We started by looking at the sun using specially designed kids' welder goggles (do not use regular sunglasses - you can find inexpensive kids' solar eclipse observation glasses on Amazon) and clocked how long it takes for light to travel from the sun to the earth (8 minutes and 20 seconds). This in itself was an exciting exercise. For bigger kids, Khan Academy has a good video on the scale of the earth and the sun.
The most amazing thing about space is how astonishingly vast it is. Yet, despite its immense scale, we can design spaceships and travel in it because we can measure its geometry really accurately. Astronomy is all about the math of distances. I wanted the children to get a feel for that.

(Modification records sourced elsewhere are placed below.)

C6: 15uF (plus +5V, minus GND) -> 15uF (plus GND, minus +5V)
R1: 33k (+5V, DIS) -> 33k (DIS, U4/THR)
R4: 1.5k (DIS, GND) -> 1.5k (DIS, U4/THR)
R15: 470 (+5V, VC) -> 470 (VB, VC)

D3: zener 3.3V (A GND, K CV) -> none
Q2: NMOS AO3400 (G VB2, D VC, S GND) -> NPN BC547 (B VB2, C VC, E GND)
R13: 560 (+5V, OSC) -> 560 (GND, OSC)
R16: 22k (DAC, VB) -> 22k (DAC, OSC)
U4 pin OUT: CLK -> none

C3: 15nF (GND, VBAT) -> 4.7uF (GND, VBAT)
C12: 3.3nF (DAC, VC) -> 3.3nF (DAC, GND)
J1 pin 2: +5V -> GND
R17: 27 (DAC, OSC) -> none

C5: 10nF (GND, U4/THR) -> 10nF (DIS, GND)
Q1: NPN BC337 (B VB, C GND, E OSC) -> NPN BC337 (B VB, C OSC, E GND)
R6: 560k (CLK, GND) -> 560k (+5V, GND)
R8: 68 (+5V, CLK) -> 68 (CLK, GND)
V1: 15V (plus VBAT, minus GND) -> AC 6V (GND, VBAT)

There is a whole industry of educational solar system kits out there. But I couldn't find one that was proportionally accurate. So I cobbled up my own model using the following scale, adapted from this Finnish document (it's in meters and centimeters; we've used the metric system for science from the start, and our children are used to it).
Planet | Size (cm) | Distance (m) | Note |
Sun | 100.0 | 0 | If the diameter of the sun was 1 meter... |
Mercury | 0.4 | 43 | Mercury would be 40 meters from the sun |
Venus | 0.9 | 78 | Venus would be about 80 meters from it |
Earth | 0.9 | 107 | The earth would be about 100 meters from it and just under 1 cm in diameter |
Mars | 0.5 | 164 | It would be 160 meters to Mars |
Jupiter | 10.3 | 559 | It would be 560 meters to Jupiter, which would be 10 cm in diameter |
Saturn | 8.6 | 1,025 | 1 kilometer to Saturn, which would be 9 cm in diameter |
Uranus | 3.7 | 2,061 | 2 kilometers to Uranus |
Neptune | 3.5 | 3,229 | 3 kilometers to Neptune |
(Pluto) | 0.2 | 4,237 | The distance to Pluto would be 4 km and it would be the size of a pinhead |
I found a sun roughly the right diameter from this inflatable kit. The smaller, rocky planets were about the right size in a kit similar to this Smithsonian one that I picked up on the sale rack at Lawrence Hall of Science in Berkeley. Since these planets are so small I wanted the surface to look detailed. The bigger gaseous planets were roughly the right size in this unpainted styrofoam kit.
I hung the sun in the school tower room. Cool!
We then painted the larger gaseous planets (the smaller ones from the other kit were already painted). While painting, we talked about what they are made of, and why each one is a different color. And peculiarities like Jupiter's Great Red Spot, and of course Saturn's rings.
Also, by now we had memorized their order.
The next day we went to the beach to measure orbits. While R held the sun up high, the children measured the distance to Uranus, then Venus, then the Earth and Mars using a big outdoor tape measure I had ordered for this purpose.
When we got to the orbit of the Earth (107 meters from the sun) one of the girls exclaimed "it's the same size as the real sun!" Which was true - the real sun, its sphere visible through cloud cover, was the same size as our inflatable one, which R was still holding where we had started. We could easily blot either sun out with our thumb.
After Mars (160 meters) the children had had enough walking. It was humbling to think that we still had another 400 meters to get to Jupiter at the end of the beach. And that sand grain-sized Pluto was whizzing by Point Bonita Lighthouse four kilometers away, on the other side of Golden Gate Bridge.
Later this spring I plan to connect this to our ongoing interest in ancient temples and cultures. Stonehenge, the pyramids, and the Mayan temples all stand testimony to the crucial importance of the celestial bodies to people, their religion and societies throughout history. I'm planning to use the book Celestial Geometry: Understanding the Astronomical Meanings of Ancient Sites as one of the resources for this upcoming unit.